Hi Ellen,
I tested the theory a bit further. Assuming that all randomized controlled
trials are classified using the Publication type "Randomized Controlled
Trial" I tested to see how much overall there are between this
classification and the other similar classifications. Here are the results:
Randomized controlled trial[PTYP]
(321677)
Randomized controlled trial[PTYP] AND Controlled Clinical Trial[PTYP]
(4741)
Randomized controlled trial[PTYP] AND Randomized Controlled Trials As
Topic[MeSH] (5408)
Randomized controlled trial[PTYP] AND Random Allocation[MeSH]
(17539)
So there is overlap between the classes even though according to the
definitions of each of these terms, there should be a higher degree of
correlation.
Definitions from MeSH database:
Randomized Controlled Trial [Publication Type]: Work consisting of a
clinical trial that involves at least one test treatment and one control
treatment, concurrent enrollment and follow-up of the test- and
control-treated groups, and in which the treatments to be administered are
selected by a random process, such as the use of a random-numbers table.

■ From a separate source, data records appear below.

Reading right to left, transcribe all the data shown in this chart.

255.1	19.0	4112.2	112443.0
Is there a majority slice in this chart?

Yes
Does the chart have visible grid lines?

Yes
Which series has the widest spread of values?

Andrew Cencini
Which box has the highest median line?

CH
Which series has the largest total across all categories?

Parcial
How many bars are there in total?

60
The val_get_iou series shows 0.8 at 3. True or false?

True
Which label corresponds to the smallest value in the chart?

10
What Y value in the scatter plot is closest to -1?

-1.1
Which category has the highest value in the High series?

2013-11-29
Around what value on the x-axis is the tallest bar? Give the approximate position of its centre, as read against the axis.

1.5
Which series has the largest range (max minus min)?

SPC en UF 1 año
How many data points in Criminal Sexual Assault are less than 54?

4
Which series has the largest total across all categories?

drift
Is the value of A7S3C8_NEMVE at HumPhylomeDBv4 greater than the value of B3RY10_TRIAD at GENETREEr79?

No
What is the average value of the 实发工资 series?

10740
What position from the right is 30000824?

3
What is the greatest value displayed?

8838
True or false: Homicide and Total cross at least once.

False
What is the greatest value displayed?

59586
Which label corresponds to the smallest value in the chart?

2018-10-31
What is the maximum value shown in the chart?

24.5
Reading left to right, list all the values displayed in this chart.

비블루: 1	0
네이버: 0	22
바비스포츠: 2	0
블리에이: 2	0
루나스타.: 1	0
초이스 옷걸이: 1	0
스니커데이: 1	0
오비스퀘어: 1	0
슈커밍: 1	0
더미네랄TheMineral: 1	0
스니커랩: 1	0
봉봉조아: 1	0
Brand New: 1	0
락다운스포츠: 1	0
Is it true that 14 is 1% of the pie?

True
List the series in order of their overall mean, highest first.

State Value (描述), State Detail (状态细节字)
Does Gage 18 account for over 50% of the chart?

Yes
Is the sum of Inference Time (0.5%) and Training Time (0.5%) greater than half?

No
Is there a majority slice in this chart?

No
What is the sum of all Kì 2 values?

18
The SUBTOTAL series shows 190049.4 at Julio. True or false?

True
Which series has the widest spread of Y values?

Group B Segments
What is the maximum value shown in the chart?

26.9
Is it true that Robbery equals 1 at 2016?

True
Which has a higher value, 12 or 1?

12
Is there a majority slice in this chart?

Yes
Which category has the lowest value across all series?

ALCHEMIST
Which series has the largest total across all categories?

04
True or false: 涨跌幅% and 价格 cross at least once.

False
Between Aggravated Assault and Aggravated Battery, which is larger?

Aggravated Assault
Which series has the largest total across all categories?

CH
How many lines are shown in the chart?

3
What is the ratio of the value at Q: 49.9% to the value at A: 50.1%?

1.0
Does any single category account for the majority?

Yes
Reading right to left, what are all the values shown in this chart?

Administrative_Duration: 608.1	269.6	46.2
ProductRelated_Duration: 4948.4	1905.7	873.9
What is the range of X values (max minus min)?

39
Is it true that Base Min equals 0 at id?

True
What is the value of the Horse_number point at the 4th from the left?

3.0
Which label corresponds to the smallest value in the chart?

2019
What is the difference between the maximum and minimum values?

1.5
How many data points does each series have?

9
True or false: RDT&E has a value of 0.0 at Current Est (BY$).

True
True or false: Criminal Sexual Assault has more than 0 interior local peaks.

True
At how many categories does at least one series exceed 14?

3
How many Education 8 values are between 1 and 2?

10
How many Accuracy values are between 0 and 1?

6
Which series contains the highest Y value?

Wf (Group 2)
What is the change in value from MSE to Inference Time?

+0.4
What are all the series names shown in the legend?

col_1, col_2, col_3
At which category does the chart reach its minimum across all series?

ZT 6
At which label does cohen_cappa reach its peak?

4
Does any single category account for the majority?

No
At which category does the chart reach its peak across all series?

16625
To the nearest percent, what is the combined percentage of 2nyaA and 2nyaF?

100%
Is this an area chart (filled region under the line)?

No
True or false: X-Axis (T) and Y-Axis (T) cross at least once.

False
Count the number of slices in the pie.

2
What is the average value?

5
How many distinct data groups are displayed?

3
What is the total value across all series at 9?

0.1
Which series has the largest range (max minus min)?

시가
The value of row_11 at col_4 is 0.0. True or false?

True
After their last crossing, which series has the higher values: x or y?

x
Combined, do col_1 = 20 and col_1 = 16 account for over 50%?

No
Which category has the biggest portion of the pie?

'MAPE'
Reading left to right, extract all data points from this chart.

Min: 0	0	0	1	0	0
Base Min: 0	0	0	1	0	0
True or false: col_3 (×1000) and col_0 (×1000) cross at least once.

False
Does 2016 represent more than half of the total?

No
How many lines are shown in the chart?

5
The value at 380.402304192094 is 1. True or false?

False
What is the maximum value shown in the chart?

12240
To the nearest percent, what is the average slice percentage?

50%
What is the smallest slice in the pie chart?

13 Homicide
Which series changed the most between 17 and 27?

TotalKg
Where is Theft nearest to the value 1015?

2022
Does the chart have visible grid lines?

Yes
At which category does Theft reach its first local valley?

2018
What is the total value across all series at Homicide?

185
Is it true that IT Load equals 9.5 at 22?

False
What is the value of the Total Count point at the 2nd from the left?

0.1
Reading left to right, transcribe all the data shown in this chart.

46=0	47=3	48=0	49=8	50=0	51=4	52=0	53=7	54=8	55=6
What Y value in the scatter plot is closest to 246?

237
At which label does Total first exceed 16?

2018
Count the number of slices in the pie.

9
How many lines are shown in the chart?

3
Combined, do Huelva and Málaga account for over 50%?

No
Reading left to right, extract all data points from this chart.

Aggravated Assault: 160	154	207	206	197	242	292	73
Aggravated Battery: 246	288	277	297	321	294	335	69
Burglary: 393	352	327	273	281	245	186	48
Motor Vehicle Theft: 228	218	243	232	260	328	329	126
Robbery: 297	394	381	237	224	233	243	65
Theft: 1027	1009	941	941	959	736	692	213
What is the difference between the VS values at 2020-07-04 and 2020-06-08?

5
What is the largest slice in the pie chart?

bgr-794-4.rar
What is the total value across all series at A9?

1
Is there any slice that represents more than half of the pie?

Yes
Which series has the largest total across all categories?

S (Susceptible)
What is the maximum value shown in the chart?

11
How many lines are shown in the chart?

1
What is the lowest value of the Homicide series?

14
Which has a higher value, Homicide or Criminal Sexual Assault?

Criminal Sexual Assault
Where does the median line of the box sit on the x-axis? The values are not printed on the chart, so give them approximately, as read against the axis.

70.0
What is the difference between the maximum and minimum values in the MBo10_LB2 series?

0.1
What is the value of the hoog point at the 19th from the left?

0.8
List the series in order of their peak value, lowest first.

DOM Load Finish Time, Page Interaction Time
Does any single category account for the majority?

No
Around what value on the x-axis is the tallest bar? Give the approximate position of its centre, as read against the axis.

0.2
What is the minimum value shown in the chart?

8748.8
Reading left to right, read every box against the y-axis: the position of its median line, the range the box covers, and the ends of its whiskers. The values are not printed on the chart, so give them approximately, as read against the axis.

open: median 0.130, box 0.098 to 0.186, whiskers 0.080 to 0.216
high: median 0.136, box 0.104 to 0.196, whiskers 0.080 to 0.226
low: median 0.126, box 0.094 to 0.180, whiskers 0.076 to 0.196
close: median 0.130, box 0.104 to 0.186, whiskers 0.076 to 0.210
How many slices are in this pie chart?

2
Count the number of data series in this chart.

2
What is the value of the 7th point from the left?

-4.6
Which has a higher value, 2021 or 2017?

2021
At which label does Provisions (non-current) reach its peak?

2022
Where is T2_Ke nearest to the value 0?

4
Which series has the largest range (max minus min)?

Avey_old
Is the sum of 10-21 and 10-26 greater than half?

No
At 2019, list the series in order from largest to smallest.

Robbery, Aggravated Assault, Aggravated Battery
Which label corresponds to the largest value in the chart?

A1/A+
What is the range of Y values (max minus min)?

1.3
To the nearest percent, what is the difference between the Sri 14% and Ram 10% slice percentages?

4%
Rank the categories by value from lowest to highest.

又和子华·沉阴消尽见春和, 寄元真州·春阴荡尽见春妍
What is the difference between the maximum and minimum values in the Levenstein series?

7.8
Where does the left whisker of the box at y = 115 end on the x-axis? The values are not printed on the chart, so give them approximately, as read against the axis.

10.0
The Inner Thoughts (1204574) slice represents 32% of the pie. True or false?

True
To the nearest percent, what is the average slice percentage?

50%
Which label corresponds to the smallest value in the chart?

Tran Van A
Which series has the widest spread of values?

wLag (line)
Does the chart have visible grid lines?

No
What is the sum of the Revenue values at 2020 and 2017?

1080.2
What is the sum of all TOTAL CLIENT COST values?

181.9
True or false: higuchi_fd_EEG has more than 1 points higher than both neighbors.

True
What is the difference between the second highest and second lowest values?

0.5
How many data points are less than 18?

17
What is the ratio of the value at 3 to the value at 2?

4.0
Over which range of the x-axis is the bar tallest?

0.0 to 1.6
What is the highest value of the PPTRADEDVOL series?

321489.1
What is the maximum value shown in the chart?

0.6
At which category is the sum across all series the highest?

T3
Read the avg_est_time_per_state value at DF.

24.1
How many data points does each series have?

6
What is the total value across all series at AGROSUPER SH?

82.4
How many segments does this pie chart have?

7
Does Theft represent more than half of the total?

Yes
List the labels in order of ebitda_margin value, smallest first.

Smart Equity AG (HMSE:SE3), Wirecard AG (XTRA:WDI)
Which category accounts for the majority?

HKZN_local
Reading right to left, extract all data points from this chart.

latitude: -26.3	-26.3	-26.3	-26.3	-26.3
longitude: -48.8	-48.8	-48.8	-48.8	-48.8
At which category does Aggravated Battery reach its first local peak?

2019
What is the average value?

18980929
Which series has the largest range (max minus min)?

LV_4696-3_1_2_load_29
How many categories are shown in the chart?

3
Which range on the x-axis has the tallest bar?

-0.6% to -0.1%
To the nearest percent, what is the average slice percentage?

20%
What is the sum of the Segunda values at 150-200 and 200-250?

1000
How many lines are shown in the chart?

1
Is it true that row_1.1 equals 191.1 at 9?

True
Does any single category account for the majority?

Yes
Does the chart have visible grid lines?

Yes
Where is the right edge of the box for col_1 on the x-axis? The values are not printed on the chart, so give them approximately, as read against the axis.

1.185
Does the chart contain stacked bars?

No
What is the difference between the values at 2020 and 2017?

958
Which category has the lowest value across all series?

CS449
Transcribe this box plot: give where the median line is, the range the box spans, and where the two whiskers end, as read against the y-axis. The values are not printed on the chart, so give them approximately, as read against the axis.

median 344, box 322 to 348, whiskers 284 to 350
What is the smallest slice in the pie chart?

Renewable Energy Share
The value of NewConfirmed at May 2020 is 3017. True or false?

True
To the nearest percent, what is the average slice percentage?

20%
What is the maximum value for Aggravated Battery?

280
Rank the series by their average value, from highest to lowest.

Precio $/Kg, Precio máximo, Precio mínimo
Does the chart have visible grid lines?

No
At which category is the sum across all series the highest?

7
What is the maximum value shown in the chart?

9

Controlled Clinical Trial [Publication Type]: Work consisting of a clinical
trial involving one or more test treatments, at least one control treatment,
specified outcome measures for evaluating the studied intervention, and a
bias-free method for assigning patients to the test treatment. The treatment
may be drugs, devices, or procedures studied for diagnostic, therapeutic, or
prophylactic effectiveness. Control measures include placebos, active
medicine, no-treatment, dosage forms and regimens, historical comparisons,
etc. When randomization using mathematical techniques, such as the use of a
random numbers table, is employed to assign patients to test or control
treatments, the trial is characterized as a RANDOMIZED CONTROLLED TRIAL.
Randomized Controlled Trials as Topic[MeSH]: Clinical trials that involve at
least one test treatment and one control treatment, concurrent enrollment
and follow-up of the test- and control-treated groups, and in which the
treatments to be administered are selected by a random process, such as the
use of a random-numbers table.
Random Allocation[MeSH]: A process involving chance used in therapeutic
trials or other research endeavor for allocating experimental subjects,
human or animal, between treatment and control groups, or among treatment
groups. It may also apply to experiments on inanimate objects.
So either: (1) I am misreading the descriptions since I would consider an
RCT to fall under of these descriptions; (2) the descriptions need an
overhaul to explicitly state when each is used (e.g. actual reporting of
trial results vs. supplementary trial information like protocol, methods,
justification, economic analysis based on RCT, meta-analysis of RCTs, etc.);
(3) the reviewers who are classifying studies are not being consistent in
the way they are using these terms.
For now, I am sticking with the notion that results of randomized trials
would be associated with Randomized controlled trial[PTYP].
Thanks again for your insight and thoughts.